I think you can use fixed_pkg library alone for the calculation of cos_inverse. You just need to implement the equation given in this link:
Taylor series - Wikipedia, the free encyclopedia
for cos inverse.
The equation ideally contains infinite terms but since you just want only 5 bits fractional you can implement the function using first 4 or 5 terms.
Hi
Good idea
I wrote a conversion program using Taylor series, but when I tried to simulate it, I get the following warnings for every signal I tried to track. (only In and out signals is shown ok in the quartus 9.1 simulation report)
"Warning: Ignored node in vector source file. Can't find corresponding node name "n[0]" in design."
I obviously doing something wrong because it will not work on the evaluation board either.

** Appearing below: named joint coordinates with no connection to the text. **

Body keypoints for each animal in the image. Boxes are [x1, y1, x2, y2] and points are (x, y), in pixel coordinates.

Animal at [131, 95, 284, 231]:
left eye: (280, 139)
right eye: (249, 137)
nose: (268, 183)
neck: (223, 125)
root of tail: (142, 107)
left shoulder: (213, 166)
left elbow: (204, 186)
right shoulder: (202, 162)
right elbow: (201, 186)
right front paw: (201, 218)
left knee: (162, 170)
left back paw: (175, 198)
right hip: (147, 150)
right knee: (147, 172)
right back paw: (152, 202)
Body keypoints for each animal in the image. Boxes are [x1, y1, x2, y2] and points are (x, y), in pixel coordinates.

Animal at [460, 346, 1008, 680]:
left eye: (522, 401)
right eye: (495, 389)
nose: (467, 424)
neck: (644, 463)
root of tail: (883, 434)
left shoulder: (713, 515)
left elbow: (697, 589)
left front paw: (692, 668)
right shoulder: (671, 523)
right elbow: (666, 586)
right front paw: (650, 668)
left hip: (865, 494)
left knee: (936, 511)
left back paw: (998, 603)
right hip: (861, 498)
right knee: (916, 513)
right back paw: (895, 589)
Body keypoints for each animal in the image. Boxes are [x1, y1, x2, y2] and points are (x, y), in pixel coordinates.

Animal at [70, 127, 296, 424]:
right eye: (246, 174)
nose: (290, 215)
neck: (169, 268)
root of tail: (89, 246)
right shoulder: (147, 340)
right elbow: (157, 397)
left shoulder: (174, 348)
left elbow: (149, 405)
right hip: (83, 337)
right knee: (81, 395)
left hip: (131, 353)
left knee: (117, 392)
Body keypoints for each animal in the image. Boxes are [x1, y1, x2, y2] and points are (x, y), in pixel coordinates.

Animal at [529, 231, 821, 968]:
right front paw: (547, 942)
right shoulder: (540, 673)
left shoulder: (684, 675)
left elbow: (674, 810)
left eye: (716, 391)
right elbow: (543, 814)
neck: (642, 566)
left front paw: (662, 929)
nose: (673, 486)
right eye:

Could it be the way I am treating y in the Process sensitivity list? I am using it like an interrupt, but is this the way to do it VHDL?
The code is as follows:
Library ieee;
USE ieee.std_logic_1164.all;
use ieee.numeric_std.all;
library ieee_proposed;
use ieee_proposed.fixed_pkg.all;
ENTITY Akselerometer IS
PORT(
y : IN sfixed(7 downto -4); --Readed accelerometer value
Clock : IN STD_LOGIC;
alphaEstOut : OUT sfixed(7 downto -4)); --Outputed accelerometer value (rad)
END Akselerometer;
ARCHITECTURE Behavior OF Akselerometer IS
SIGNAL Pi : sfixed(3 downto -5);
SIGNAL Factorial : sfixed(7 downto 0);
SIGNAL n : unsigned(2 downto 0);
SIGNAL nSfixed : sfixed(2 downto 0);
SIGNAL x : sfixed(7 downto -4);
SIGNAL bias : sfixed(7 downto -4);
SIGNAL binit,b,c,d,e,f : sfixed(7 downto -4);
SIGNAL alphaEst : sfixed(7 downto -4);
--For simulation purpose
SIGNAL FactorialSim :sfixed(7 downto 0);
BEGIN
bias<=to_sfixed(1.586,bias);--fixed bias =1.586V
Pi<=to_sfixed(3.1415,Pi); --Pi = 3.1415....
PROCESS
--Start processing when a new value enters y-pins
BEGIN
Factorial<=to_sfixed(1,Factorial); --Initial value;
FactorialSim<=to_sfixed(1,FactorialSim);--Initial value;
binit<=to_sfixed(4,binit); --Initial value;
b<=to_sfixed(1,b); --Initial value;
c<=to_sfixed(0,c); --Initial value;
d<=to_sfixed(0,d); --Initial value;
E<=to_sfixed(0,E); --Initial value;
f<=to_sfixed(0,f); --Initial value;
x<=to_sfixed(0,x); --Initial value;
n<="000"; --Initial value;
nSfixed<=to_sfixed(0,nSfixed); --Initial value;
alphaEst<=to_sfixed(0,alphaEst); --Initial value;
IF (y>=bias)THEN
x<=resize(bias/y,x); --Calculate the argument for the arccos function
ELSIF (y<bias) THEN
x<=resize(y/bias,x); --Calculate the argument for the arccos function
END IF;
alphaEst<=resize((Pi/2)-x,alphaEst); --for term n=0 in Taylor series (Pi/2-n0)
FOR i IN 1 TO 5 LOOP
n<=n+1;
nSfixed<=sfixed
;
Factorial<=resize(Factorial*nSfixed,Factorial);--Factorial,n=1=>1,n=2=>2,n=2=>6 etc
FactorialSim<=Factorial; --Just for Sim. purpose
b<=resize(b*binit,b); --For use in the Taylor series calculation
c<=resize(2*nSfixed+1,c); --For use in the Taylor series calculation
d<=resize(b*Factorial*Factorial*c,E); --For use in the Taylor series calculation
Case n IS --For use in the Taylor series calculation
WHEN "000"=>
e<=e;
WHEN "001"=>
e<=resize(x*x*x,e);
WHEN "010"=>
e<=resize(x*x*x*x*x,e);
WHEN "011"=>
e<=resize(x*x*x*x*x*x*x,e);
WHEN "100"=>
e<=resize(x*x*x*x*x*x*x*x*x,e);
WHEN "101"=>
e<=resize(x*x*x*x*x*x*x*x*x*x*x,e);
WHEN "110"=>
e<=e;
WHEN "111"=>
e<=e;
END CASE;
f<=resize(2*Factorial*e,f); --For use in the Taylor series calculation
alphaEst<=resize(alphaEst-(f/d),alphaEst); --Prev Taylor calculation(incl.Pi/2) - current Taylor calculation
END LOOP;
alphaEstOut<=alphaEst;
END PROCESS;
END Behavior;